**WHAT IS ASKED:**
1. Please quote the Linux message from "No software will" up to and including "part of that.".
2. Translate this sentence from the Linux message into Spanish: "You are talking about your opinion, and stating it as a fact."

++++ SUPPLIED TEXT ++++

On Sun, 2 Nov 2008 07:14:12 -0500
"Moshe Goldfarb." <brick.n.straw@xxxxxxxxx> wrote:

> On Sun, 2 Nov 2008 02:19:01 -0500, Michael B. Trausch wrote:
> > On Sat, 1 Nov 2008 21:27:58 -0400
> > "Moshe Goldfarb." <brick.n.straw@xxxxxxxxx> wrote:
> > 
> >> Here is what the Linux audio developers have to say about too many
> >> Linux sound systems:
> > 
> > What, pray tell, do multiple file systems all adhering to the same
> > API have _anything_ to do with the multiple sound systems all with
> > their own APIs?  Being able to use multiple filesystems is a
> > transparent process under Linux.  Plug in a FAT16 formatted device,
> > it works.  Plug
> It's about too much choice not always being a good thing.
> I notice you snipped the part about the Chinese wishing that the many
> Linux distributions could at least be compatible with each other.

Linux distributions _are_ compatible with each other.  There is usually
binary compatability, but in the case that there isn't, there _is_
source level compatability.  That's the important part anyway, since
Linux works on so many architectures.

There is some level of interactions which vary from system to system
based on custom setup and all of that.  But you have this in the
Windows world, too; it's entirely possible for a program to fail on
Windows by making assumptions that aren't true for every machine in the
class of "Windows machines."  The same is true for any other operating
system---so citing it as an issue only on Linux systems is quite
misleading.  Good programmers (no matter what environment they come
from) realize this and closely guard against assumptions that they make
and document them.

No software will be compatible with anything directly outside of its
tested execution environment if the software assumes that the tested
execution environment is a perfect image of what users will have.

> Face it, you can slice and dice and dissect down to the minutia any
> part of this choice topic all you wish but the facts are on the table.
> Linux is doing horrible as a desktop system, and too much choice is  a
> major part of that.

You are talking about your opinion, and stating it as a fact.  That's
not a great way to make an argument.

++++ EXTRACTED MATERIAL ++++

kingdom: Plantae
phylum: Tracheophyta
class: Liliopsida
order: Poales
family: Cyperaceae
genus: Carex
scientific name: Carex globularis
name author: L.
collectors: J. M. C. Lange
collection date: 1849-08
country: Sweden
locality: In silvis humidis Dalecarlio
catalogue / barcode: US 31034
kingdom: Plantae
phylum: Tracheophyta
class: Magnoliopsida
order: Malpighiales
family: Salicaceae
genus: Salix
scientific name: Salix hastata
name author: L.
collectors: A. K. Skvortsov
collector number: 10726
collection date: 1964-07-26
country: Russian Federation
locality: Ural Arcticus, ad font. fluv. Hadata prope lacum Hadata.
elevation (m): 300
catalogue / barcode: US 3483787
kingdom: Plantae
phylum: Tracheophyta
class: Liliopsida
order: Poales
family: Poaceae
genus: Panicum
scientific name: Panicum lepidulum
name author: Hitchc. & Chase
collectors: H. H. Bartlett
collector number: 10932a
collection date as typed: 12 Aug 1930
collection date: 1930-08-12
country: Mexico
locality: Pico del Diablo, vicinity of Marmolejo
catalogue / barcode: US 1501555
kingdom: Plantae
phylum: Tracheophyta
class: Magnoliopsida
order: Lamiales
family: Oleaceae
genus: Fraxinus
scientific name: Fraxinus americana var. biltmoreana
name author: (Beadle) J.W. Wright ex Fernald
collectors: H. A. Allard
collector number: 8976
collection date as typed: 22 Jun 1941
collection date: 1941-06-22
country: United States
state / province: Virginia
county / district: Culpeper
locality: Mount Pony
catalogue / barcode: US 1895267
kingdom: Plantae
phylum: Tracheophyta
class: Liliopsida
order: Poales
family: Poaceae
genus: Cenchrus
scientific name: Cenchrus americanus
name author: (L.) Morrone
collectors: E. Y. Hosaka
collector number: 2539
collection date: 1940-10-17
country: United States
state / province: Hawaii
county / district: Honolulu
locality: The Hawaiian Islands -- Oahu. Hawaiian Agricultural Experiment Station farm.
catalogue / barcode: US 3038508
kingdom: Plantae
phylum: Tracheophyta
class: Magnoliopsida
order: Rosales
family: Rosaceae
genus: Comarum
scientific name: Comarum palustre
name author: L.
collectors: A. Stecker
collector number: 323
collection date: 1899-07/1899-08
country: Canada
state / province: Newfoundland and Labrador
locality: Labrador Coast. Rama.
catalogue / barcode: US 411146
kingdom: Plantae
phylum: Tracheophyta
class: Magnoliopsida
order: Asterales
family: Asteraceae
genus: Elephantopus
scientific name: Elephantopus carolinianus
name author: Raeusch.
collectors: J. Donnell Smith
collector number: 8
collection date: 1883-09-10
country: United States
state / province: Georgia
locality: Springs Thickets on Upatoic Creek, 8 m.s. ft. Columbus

++++

**RESULTS OF THE TASKS:**
1.
No software will be compatible with anything directly outside of its
tested execution environment if the software assumes that the tested
execution environment is a perfect image of what users will have.

> Face it, you can slice and dice and dissect down to the minutia any
> part of this choice topic all you wish but the facts are on the table.
> Linux is doing horrible as a desktop system, and too much choice is  a
> major part of that.

2. Estás hablando de tu opinión y presentándola como un hecho.